You’ve made the difficult decision to let someone go. At Justworks, we know that firing someone is one of the hardest and most uncomfortable challenges of operating a business. Knowing your stuff and developing established protocol can be a huge step toward executing your involuntary termination with confidence and tact.
The Ins and Outs of Involuntary Terminations
Let’s start with the basics. Employment relationships are presumed to be “at-will” in all U.S. states except Montana. This means that, unless an employment agreement specifies otherwise, both the employee and employer have the right to terminate the employment relationship at any time, with or without notice, for any or no reason.
Even the two weeks’ notice rule for resignations? Mere tradition.
Messy terminations are bad for employee wellness, but so are poor performers. Employees notice when a colleague is significantly underperforming. When the repeated failure of an employee to meet expectations is permitted or ignored by the company for too long, it can have devastating effects on the morale, productivity, and retention of good performers.
The absolute best thing you can do is to be proactive about your decision. The safest terminations are the ones you’ve prepared for.
So, what might make a termination unsafe? Generally speaking, there are two potential negative outcomes an employer wants to safeguard against when executing a termination for performance:
- The undue approval of an unemployment claim.
- A lawsuit implicating the employer or manager of wrongful termination.
After a former employee submits an unemployment claim, the company is often sent a document requesting more information about the circumstances surround the termination. A common question used to make the determination is, “Was the employee given written warning or advance notice of their dismissal?”
Related Article: How Does Unemployment Insurance Work?
Setting Up Performance Reviews
Written appraisals of employee performance are an important asset for HR departments. A regular performance review cycle can be difficult to maintain for small companies, but they’re an invaluable asset for both employers and employees.
In a perfect world, you’re hosting performance reviews for every employee on a somewhat regular schedule. But at the very least, you should acknowledge when things are going very right or very wrong. If someone is ready for a promotion, their merits and achievements should be catalogued — not only for the sake of recordkeeping, but to educate other employees as to what success looks like at the company.
Performance Improvement Plans
In kind, poor performers should be alerted to their failure to meet expectations. What’s obvious to a manager might not be as obvious to an employee, and you owe them the opportunity to improve based on critical and actionable feedback.
Enter the Performance Improvement Plan, or PIP. This is a semi-formal document used by HR professionals to document specific instances (with dates and timestamps if applicable) where the employee has failed to meet performance expectations.
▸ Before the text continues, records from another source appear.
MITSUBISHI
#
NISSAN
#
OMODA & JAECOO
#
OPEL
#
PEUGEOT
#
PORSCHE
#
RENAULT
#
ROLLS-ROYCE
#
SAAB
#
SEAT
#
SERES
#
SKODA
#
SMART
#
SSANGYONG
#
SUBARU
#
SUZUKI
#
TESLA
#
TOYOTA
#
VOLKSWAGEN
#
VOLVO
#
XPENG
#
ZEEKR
By pointing and saying “this was not ok,” it arms the employee with the knowledge and understanding to take corrective action. PIPs generally indicate a probationary period of 30 to 90 days, after which performance must meet certain metrics or employment will be terminated.
Get your own editable performance improvement template. Download the Word document to get started.
Why PIPs Are Good for Everyone
For the underperformer, PIPs eliminate any doubt as to whether performance is up to par (it’s not) and help the employee understand exactly what they have to do to improve.
For the company, it demonstrates a good faith effort to equip the employee with the tools to succeed. Should termination occur, it would be due to continued behaviors which had already been identified and labeled as unacceptable.
Colleagues won’t (or shouldn’t) be aware of when managers administer PIPs. But, colleagues will definitely notice if an underperformer is allowed to skirt by. Nothing undermines morale and productivity more than a notorious underperformer who gets away with it.
If HR or a manager issues a PIP, however, colleagues might notice that the person who was slowing the team down is garnering attention and receiving positive reinforcement from the company for turning things around.
Final Paycheck and Vacation Payout
It’s vital to know the final paycheck and vacation payout laws for the state in which your employee works. Requirements vary drastically. California, for example, requires that you issue a physical final paycheck at the moment of termination (for firing an employee). New York allows you to pay the person their final prorated salary or wages on their normally scheduled payday. In Tennessee, you can wait for 21 days from termination.
Involuntary terminations can certainly be difficult, but they shouldn’t be scary. Ultimately, effective performance management makes terminations a better experience. In turn, well executed terminations improve employee performance. It’s a positive feedback loop that will help your company grow stably, safely, and successfully.
This material has been prepared for informational purposes only, and is not intended to provide, and should not be relied on for, legal or tax advice. If you have any legal or tax questions regarding this content or related issues, then you should consult with your professional legal or tax advisor.